[Dataset entries]
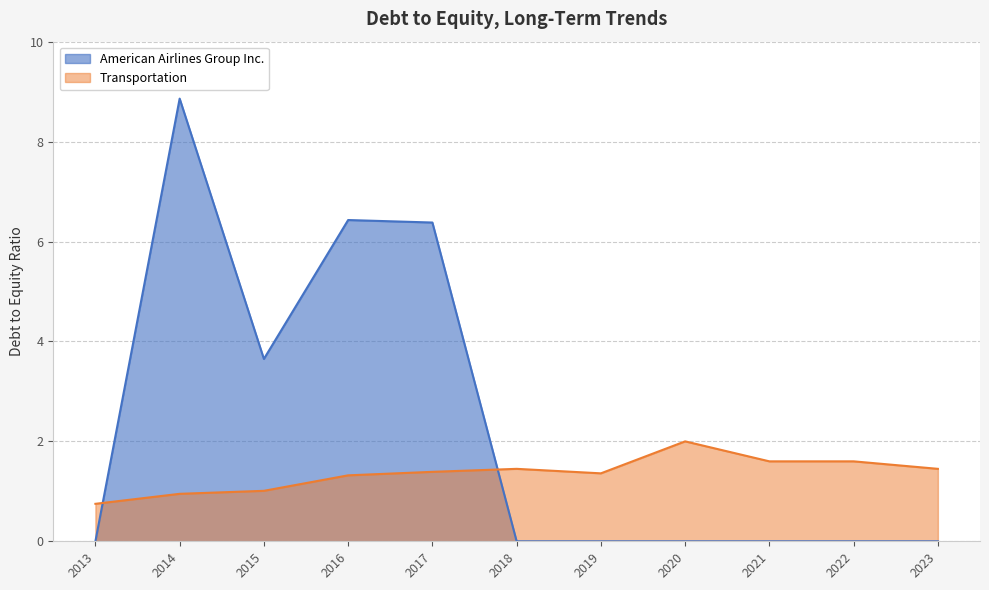

List the labels in order of American Airlines Group Inc. value, largest first.

2014, 2016, 2017, 2015, 2023, 2022, 2021, 2020, 2019, 2018, 2013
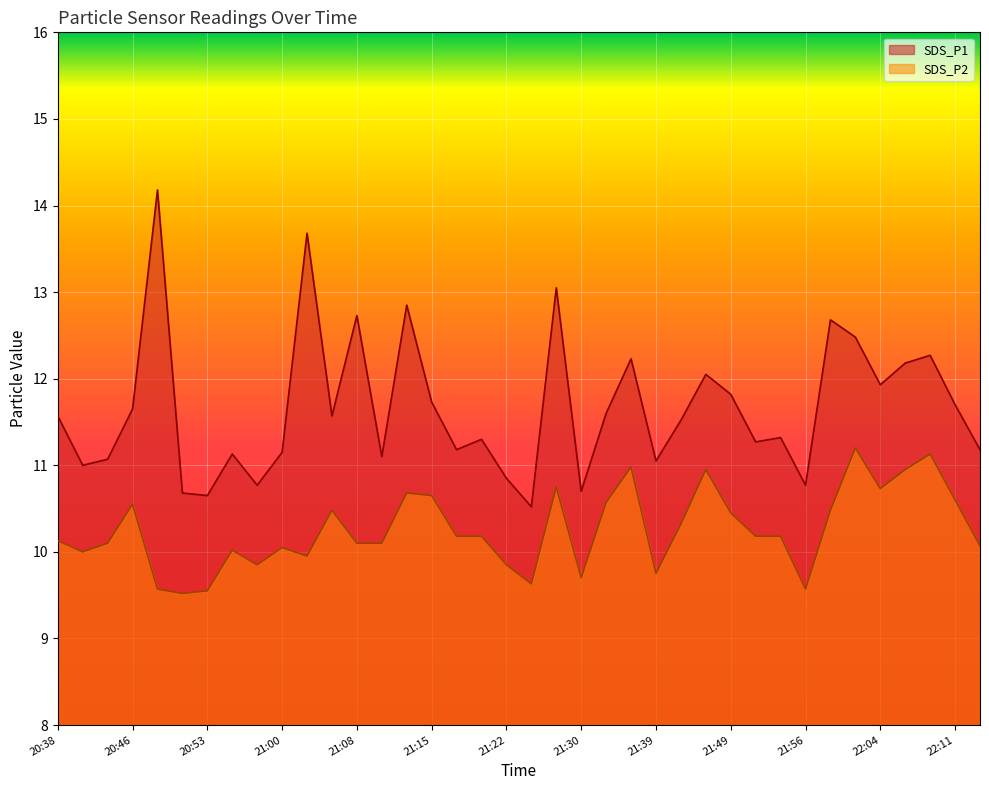

What is the difference between the SDS_P1 values at 20:43 and 21:20?

0.2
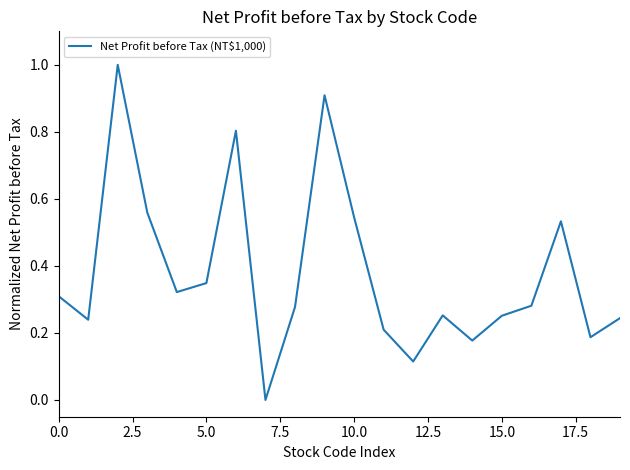

What is the difference between the maximum and minimum values?

1.0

:: Problem details ::
Reproduce every item above word for word, leaving out the pictures.

:: Output below ::
List the labels in order of American Airlines Group Inc. value, largest first.

2014, 2016, 2017, 2015, 2023, 2022, 2021, 2020, 2019, 2018, 2013

What is the difference between the SDS_P1 values at 20:43 and 21:20?

0.2

What is the difference between the maximum and minimum values?

1.0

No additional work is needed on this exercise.